When Laurence Tisch became CEO of CBS in 1986, he started cutting costs everywhere from the mailroom to the newsroom. Even the cafeteria wasn’t safe. That’s where the proverbial knife fell on a landmark typographic installation: the now-legendary “Gastrotypographicalassemblage”—the Great Wall of CBS—that had hung for more than 20 years.
At 35 feet wide by 8.5 feet tall, this three-dimensional mural designed by CBS design director Lou Dorfsman and the typographic maestros Herb Lubalin and Tom Carnase took over one entire cafeteria wall of Eero Saarinen’s Black Rock, the CBS Building on Sixth Avenue between 52nd and 53rd Streets. Dorfsman considered this massive frieze of custom-milled woodtype spelling out foods and food groups—from lamb chops to hasenpfeffer—his magnum opus, “his gift to the world.”

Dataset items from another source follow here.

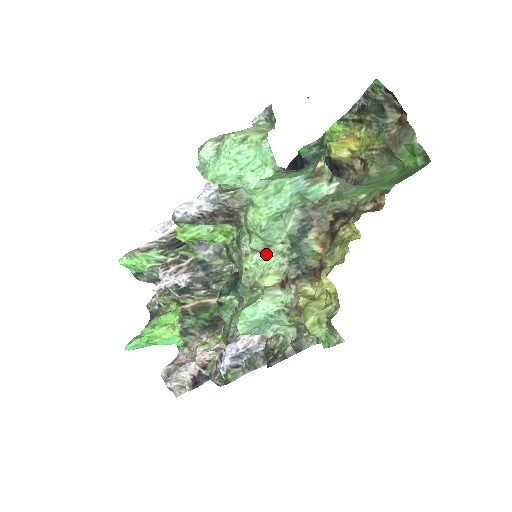
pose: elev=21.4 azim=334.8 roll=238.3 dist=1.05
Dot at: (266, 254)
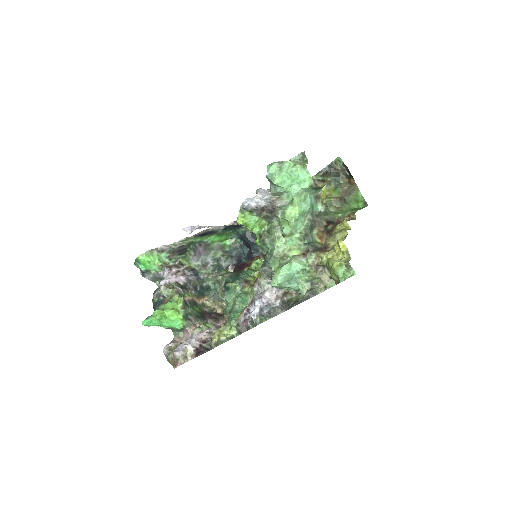
Dot at: (290, 238)
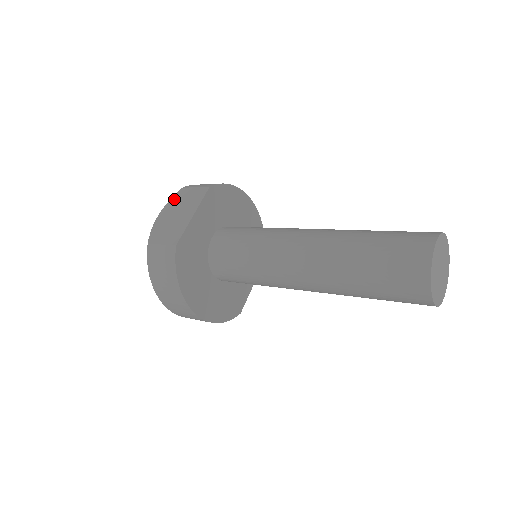
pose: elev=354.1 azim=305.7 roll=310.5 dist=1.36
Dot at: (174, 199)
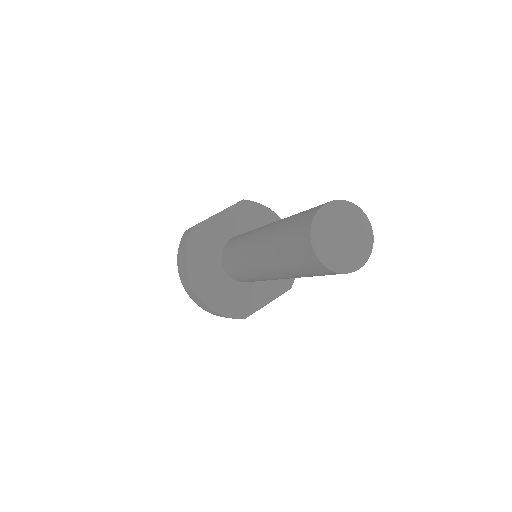
Dot at: occluded
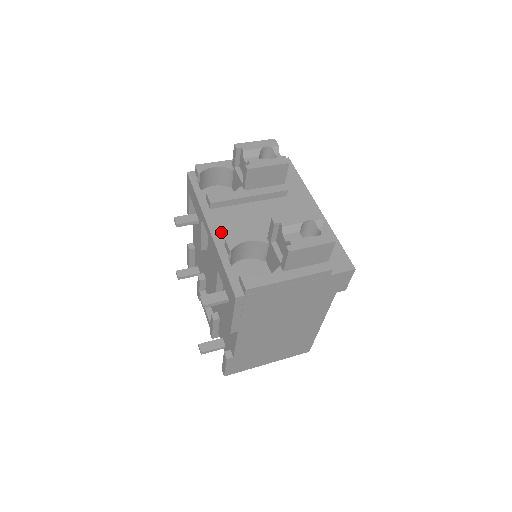
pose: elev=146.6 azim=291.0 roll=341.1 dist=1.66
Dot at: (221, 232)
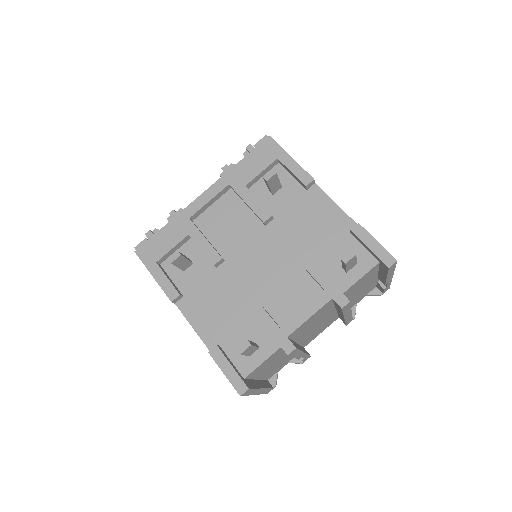
Dot at: occluded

That says a lot. Dorfsman was renowned for his graphic achievements that gave CBS its corporate identity. He saw the value of integrating graphic with interior, on-air motion, and animation design. In addition to creating sets for Walter Cronkite’s evening news show and the CBS Morning News, he oversaw every minute visual detail of the CBS headquarters building, selecting type for the numerals on the wall clocks, the elevator buttons, and even the elevator-inspection stickers.

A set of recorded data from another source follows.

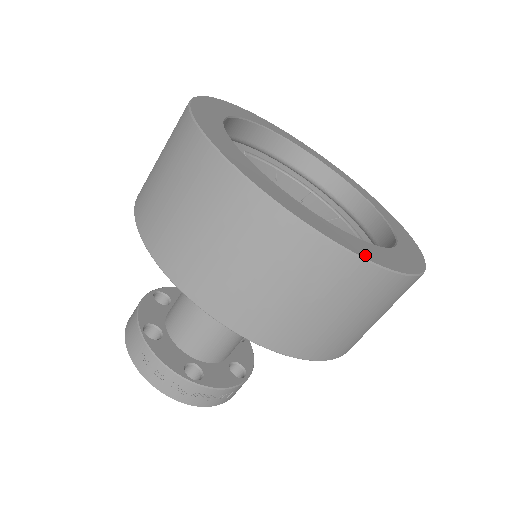
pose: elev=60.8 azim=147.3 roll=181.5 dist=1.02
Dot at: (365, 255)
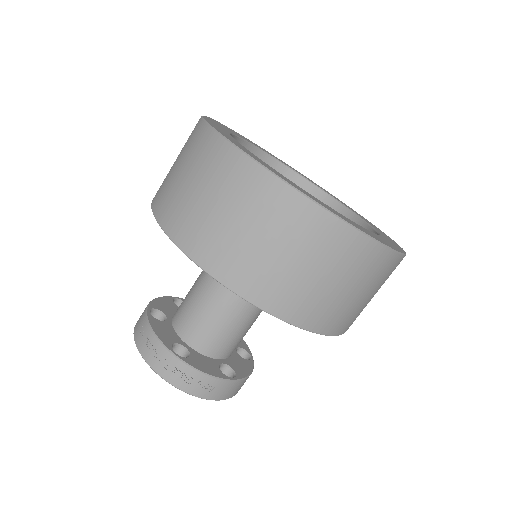
Dot at: (306, 194)
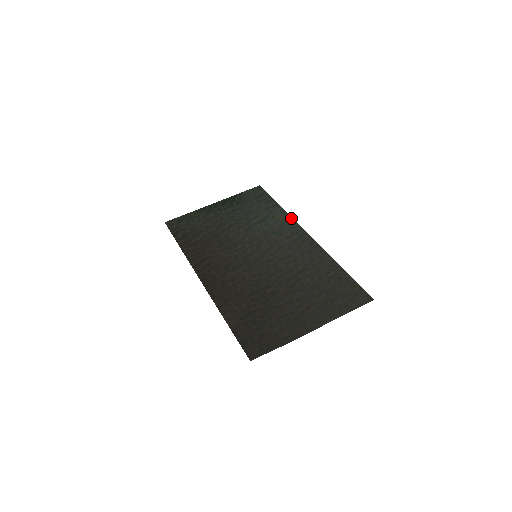
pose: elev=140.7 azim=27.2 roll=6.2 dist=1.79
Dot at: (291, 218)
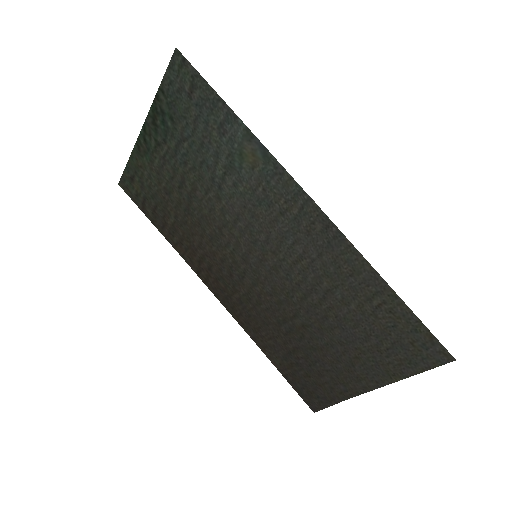
Dot at: (270, 157)
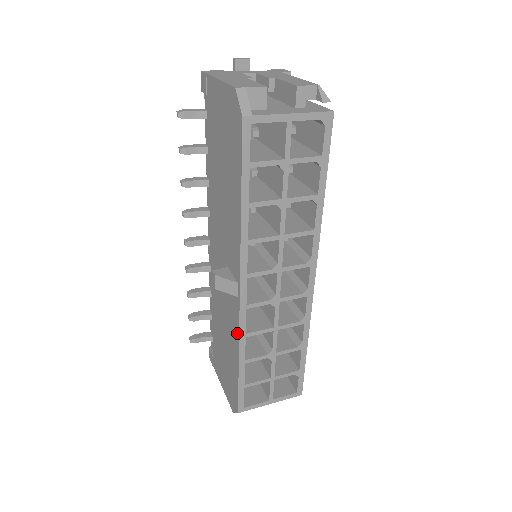
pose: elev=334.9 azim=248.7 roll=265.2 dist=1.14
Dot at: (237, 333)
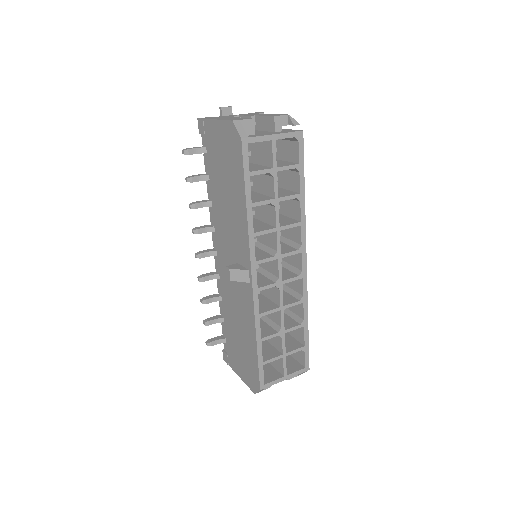
Dot at: (252, 315)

Tisch, though, didn’t seem that interested in typographic nuance or learning to say “Gastrotypographicalassemblage.” The work was saved from corporate-mandated oblivion by the sculptural illustrator and 3D designer Nick Fasciano, who originally worked on the piece. Once in his possession, he stored it in his basement for 23 years as the ravages of time sent the piece into disrepair. Adhesives from the ‘60s that were used to secure the letters in place gave way, and many of the letters cracked off as soon as they were touched. The wall also contained 65 three-dimensional food objects that either deteriorated or were aged beyond repair. Eventually, it was acquired by The Center for Design Study in Atlanta, which in the 2000s began a fundraising campaign to support extensive restoration. “The wall is a window to the past that should be built up, not torn down,” wrote preservation advocate Richard Anwyl in the AIGA Voice.

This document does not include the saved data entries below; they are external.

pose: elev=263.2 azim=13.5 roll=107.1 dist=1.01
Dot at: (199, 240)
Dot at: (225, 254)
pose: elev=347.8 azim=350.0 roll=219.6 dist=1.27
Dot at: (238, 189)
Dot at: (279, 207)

Shortly after Dorfsman’s death in 2008, it was announced that The Culinary Institute of America in Hyde Park, New York, would fund the restoration and display it on their campus. Last week, after years of detailed renovation the Gastrotypographicalassemblage was hung on ground floor of The Culinary Institute of America’s newly constructed Marriott Pavilion and Conference Center. Rarely do works of typography earn such celebratory attention, but after what it’s been through in the past few decades, some good news for the Gastrotypographicalassemblage is certainly overdue.